Alors, tout le monde connaît, déjà, Facebook et Twitter qui en l'espace de deux ans sont devenus l'épicentre des réseaux sociaux mondiaux. Mais, convenons qu'il n'est pas souhaitable de mélanger les genres : réseau amical et réseau professionnel ; discussion sur ses dernières vacances et interprétation d'une dernière disposition de la loi de finances ; invitation à un fête costumée et invitation à une "table ronde" sur un produit d'ingénierie sociale... L'urgence est, alors, aux réseaux sociaux professionnels personnalisés, communautarisés et fondés sur un seul critère de discrimination : le Droit.

Et, au final, ce que permettent les réseaux sociaux professionnels numériques, c'est ni plus ni moins que de mettre tout le monde à égalité, ou presque, devant les vertus de la synergie et de la mutualisation. Ces réseaux ne peuvent, évidemment, pas tout : ni apporter des solutions juridiques toutes prêtes, ni trouver de nouveaux clients, ni interagir tout seul avec des clients actuels. Ils ne sont que les neurotransmetteurs d'une volonté affirmée et qui doit être systématique d'échanger, de partager, d'informer et de s'informer sur l'évolution du droit, du marché, du métier. Ils ne remplacent en rien une démarche personnelle de l'avocat, ils ne sont que les vecteurs de communication organisés et structurés au service de l'efficacité productive juridique.

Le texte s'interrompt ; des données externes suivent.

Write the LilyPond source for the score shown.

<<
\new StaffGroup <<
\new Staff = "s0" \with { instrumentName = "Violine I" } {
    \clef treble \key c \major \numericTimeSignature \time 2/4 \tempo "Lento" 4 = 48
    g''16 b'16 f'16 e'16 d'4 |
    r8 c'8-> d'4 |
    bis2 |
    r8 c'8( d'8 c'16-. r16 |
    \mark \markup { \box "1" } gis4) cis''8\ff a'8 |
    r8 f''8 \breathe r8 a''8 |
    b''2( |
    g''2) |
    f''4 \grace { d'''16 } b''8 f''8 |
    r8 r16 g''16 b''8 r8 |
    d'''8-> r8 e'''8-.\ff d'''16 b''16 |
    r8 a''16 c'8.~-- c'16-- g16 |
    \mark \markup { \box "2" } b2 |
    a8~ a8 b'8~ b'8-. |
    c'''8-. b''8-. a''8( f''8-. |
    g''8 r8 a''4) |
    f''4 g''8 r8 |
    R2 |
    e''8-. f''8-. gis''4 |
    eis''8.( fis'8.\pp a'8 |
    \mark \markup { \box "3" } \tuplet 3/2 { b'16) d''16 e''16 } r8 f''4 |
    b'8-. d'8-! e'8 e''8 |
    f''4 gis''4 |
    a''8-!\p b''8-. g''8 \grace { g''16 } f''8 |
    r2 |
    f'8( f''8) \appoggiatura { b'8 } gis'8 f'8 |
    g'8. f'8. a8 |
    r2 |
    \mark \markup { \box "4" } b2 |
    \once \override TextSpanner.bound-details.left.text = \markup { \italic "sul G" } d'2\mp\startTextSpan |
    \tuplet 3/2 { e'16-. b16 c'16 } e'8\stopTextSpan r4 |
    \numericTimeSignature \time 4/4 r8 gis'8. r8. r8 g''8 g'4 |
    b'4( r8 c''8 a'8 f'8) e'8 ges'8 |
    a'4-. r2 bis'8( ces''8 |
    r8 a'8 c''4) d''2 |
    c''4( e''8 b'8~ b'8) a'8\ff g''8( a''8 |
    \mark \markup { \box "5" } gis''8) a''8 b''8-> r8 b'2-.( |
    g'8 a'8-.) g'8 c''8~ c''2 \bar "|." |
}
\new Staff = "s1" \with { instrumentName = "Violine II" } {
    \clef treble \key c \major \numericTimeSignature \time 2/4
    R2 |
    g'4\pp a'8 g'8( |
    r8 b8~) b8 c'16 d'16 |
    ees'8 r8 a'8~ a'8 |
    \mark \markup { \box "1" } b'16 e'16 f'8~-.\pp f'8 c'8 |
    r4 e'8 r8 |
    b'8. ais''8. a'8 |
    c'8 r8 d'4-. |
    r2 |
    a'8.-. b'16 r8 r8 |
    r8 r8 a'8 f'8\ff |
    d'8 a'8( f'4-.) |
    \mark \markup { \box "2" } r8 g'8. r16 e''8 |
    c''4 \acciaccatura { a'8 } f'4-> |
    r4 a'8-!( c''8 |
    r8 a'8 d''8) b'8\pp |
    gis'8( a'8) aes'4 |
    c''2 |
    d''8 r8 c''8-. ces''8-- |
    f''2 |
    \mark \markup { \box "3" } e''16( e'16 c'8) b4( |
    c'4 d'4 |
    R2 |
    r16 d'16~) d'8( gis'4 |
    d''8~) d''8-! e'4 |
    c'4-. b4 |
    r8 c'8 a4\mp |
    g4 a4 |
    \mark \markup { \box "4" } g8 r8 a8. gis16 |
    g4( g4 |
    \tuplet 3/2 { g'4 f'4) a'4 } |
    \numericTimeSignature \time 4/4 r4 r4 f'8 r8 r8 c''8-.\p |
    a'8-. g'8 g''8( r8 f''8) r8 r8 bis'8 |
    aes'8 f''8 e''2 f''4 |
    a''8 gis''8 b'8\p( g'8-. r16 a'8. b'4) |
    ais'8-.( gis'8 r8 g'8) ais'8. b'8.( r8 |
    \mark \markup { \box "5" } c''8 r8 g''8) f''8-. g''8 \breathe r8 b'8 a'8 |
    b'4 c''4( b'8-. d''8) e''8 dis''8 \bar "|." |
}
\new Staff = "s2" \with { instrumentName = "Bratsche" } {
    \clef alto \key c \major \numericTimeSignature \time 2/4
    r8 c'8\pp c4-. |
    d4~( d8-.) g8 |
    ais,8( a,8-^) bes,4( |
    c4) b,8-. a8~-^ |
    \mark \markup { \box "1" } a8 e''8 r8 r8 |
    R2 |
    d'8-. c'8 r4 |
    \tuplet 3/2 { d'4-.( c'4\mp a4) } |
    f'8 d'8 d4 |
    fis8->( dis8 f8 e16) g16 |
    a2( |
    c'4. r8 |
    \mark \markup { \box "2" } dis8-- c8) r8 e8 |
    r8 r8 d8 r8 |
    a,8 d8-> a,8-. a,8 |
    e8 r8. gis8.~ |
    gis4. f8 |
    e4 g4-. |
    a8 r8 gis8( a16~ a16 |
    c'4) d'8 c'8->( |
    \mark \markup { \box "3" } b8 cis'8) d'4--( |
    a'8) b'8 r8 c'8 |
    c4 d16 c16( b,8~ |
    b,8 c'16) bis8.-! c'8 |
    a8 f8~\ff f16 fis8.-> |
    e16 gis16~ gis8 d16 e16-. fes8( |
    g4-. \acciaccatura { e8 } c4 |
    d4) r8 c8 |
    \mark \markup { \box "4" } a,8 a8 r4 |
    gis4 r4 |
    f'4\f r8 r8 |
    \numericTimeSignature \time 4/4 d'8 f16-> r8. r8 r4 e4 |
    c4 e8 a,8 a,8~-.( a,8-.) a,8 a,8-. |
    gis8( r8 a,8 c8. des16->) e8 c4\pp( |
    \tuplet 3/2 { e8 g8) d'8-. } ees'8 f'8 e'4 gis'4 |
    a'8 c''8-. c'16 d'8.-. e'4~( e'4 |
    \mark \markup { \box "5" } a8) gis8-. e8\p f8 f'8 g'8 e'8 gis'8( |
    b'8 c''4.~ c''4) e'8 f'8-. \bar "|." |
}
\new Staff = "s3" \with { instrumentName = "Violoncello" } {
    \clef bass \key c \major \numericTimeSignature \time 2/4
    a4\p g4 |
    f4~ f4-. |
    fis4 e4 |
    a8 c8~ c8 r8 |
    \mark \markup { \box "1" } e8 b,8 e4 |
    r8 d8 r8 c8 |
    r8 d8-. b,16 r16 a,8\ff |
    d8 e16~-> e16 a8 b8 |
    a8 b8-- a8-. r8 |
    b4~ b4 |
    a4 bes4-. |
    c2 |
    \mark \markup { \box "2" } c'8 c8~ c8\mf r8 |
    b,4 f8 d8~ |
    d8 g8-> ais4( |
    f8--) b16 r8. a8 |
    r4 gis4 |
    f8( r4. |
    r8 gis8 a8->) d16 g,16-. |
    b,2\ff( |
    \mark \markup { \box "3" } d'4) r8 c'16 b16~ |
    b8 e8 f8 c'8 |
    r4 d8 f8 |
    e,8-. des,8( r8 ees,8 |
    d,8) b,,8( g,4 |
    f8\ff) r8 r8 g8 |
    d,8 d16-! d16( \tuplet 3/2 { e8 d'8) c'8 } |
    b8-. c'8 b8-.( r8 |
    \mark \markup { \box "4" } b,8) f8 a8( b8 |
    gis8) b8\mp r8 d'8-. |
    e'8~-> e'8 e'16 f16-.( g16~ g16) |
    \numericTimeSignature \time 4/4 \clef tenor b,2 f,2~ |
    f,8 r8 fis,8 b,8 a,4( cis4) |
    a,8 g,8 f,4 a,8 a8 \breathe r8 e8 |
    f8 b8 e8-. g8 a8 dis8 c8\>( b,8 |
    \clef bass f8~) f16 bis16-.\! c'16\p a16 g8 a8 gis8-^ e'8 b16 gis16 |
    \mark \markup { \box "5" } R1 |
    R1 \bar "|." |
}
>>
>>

Il n'y a qu'à lire le Protagoras de Platon pour se rappeler que le mythe prométhéen est celui de l'apport, à travers le feu, de la connaissance aux Hommes. Et, Gaston Bachelard de parler de "complexe de Prométhée" qui traduit "toutes les tendances qui nous poussent à savoir autant que nos pères, plus que nos pères, autant que nos maîtres, plus que nos maîtres".

Voici qu'internet et les réseaux sociaux professionnels, à la suite de l'accès numérique au droit et à l'analyse juridique, loin de vulgariser le savoir juridique qui demeure scientifique et technique, éloignent les "Monsieur Purgon" dont seul le verbiage était l'apanage, et rapprochent les avocats au sein d'une même communauté d'internautes professionnels, aux intérêts communs évidents, aux synergies et mutualisations des savoirs souhaitables. Ainsi, Epiméthée rejoint son frère Prométhée au Panthéon des savoirs pratiques et techniques, à armes égales.